Source excerpt |
========================================
One consequence of unplanned optional stopping rules for Null Hypothesis significance testing (NHST) are severely inflated type-I error rates. Bayesian hypothesis testing (BHT) is frequently hailed as a win-win alternative to traditional A/B testing. While there is a growing literature in favor of Bayesian stopping criteria based on the sequential collection of data (Rouder, 2014; Schönbrodt et al., 2017), other authors illustrate the dangers of optional stopping (Erica et al., 2014; Sanborn and Hills, 2014; de Heide and Grünwald, 2017; Hendriksen et al., 2018). This paper expands upon prior work (Loecher, 2017) and specifically focuses on the effects of optional stopping on the multi-armed bandit (MAB) procedure outlined by (Scott, 2010; Scott, 2012). In particular, we use simulations to demonstrate that the choice of the prior distribution has a significant impact on i) the power to detect differences between arms, ii) the average sample size as well as iii) the cumulative and terminal regret. In addition, we examine the precision of the final estimates and the dependence of the sample size on number of arms and effect sizes.

Our work touches upon previous research on American Options (Bank and Föllmer, 2003) that demonstrates a close connection between multi-armed bandits and optimal stopping times in terms of the Snell envelope of the given payoff process.

2 Multi-Armed Bandits

As compactly described in (Scott, 2015), the name multi-armed bandit (MAB) describes a hypothetical experiment where one faces $k > 1$ slot machines (colloquially known as “one-armed bandits”) with potentially different expected payouts. In the typical setup there are k “arms,” $a = {1, \dots, k}$ , which of course are metaphors for simple Bernoulli experiments with success probability $p_{a}$ . Arm a is associated with an unknown expected reward $μ_{a}$ which for clarity we assume to be proportional to $p_{a}$ . We further assume a Beta $(α_{a}, β_{a})$ density as a prior distribution for $p_{a}$ . The goal is two-fold: identify the arm with the greatest $p_{a}$ (or equivalently $μ_{a}$ ) as soon as possible, and to accumulate the greatest total reward in doing so. This problem is similar to traditional sequential testing from the statistics literature (Wald and Wolfowitz, 1948; Jennison and Turnbull, 2000) but more complex due to the balancing of the so called explore/exploit dilemma: while one wants to find the arm with the highest reward, the total cost of the experiments needs to be minimized at the same time. The fundamental tension is between “exploiting” arms that have performed well in the past and “exploring” new or seemingly inferior arms in case their true performance is even better.
========================================
Please carry the multi-armed bandit passage forward with the paragraph that would follow its last sentence.

Recorded data |
========================================
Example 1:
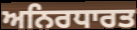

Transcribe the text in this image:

ਅਨਿਰਧਾਰਤ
========================================
The output |
2.1 Randomized Probability Matching

Multiple algorithms have been proposed to optimize bandit problems: Upper Confidence Bound (UCB) methods (Lai and Robbins, 1985; Auer et al., 2002) for which strong theoretical guarantees on the regret can be proved, are very popular. The Bayes-optimal approach of Gittins (Gittins et al., 2011) directly maximizes expected cumulative payoffs with respect to a given prior distribution. Randomized probability matching (RPM), also known as Thompson Sampling (TS) (Thompson, 1933; Thompson, 1935), is a particularly appealing heuristic that plays each arm in proportion to its probability of being optimal. Recent results using Thompson sampling seem promising (Graepel et al., 2010; Granmo, 2010; Scott, 2010; May and Leslie, 2011; May et al., 2012), and the theoretical analysis is catching up (e.g. optimal regret guarantees for TS have been proven by (Agrawal and Goyal, 2012)).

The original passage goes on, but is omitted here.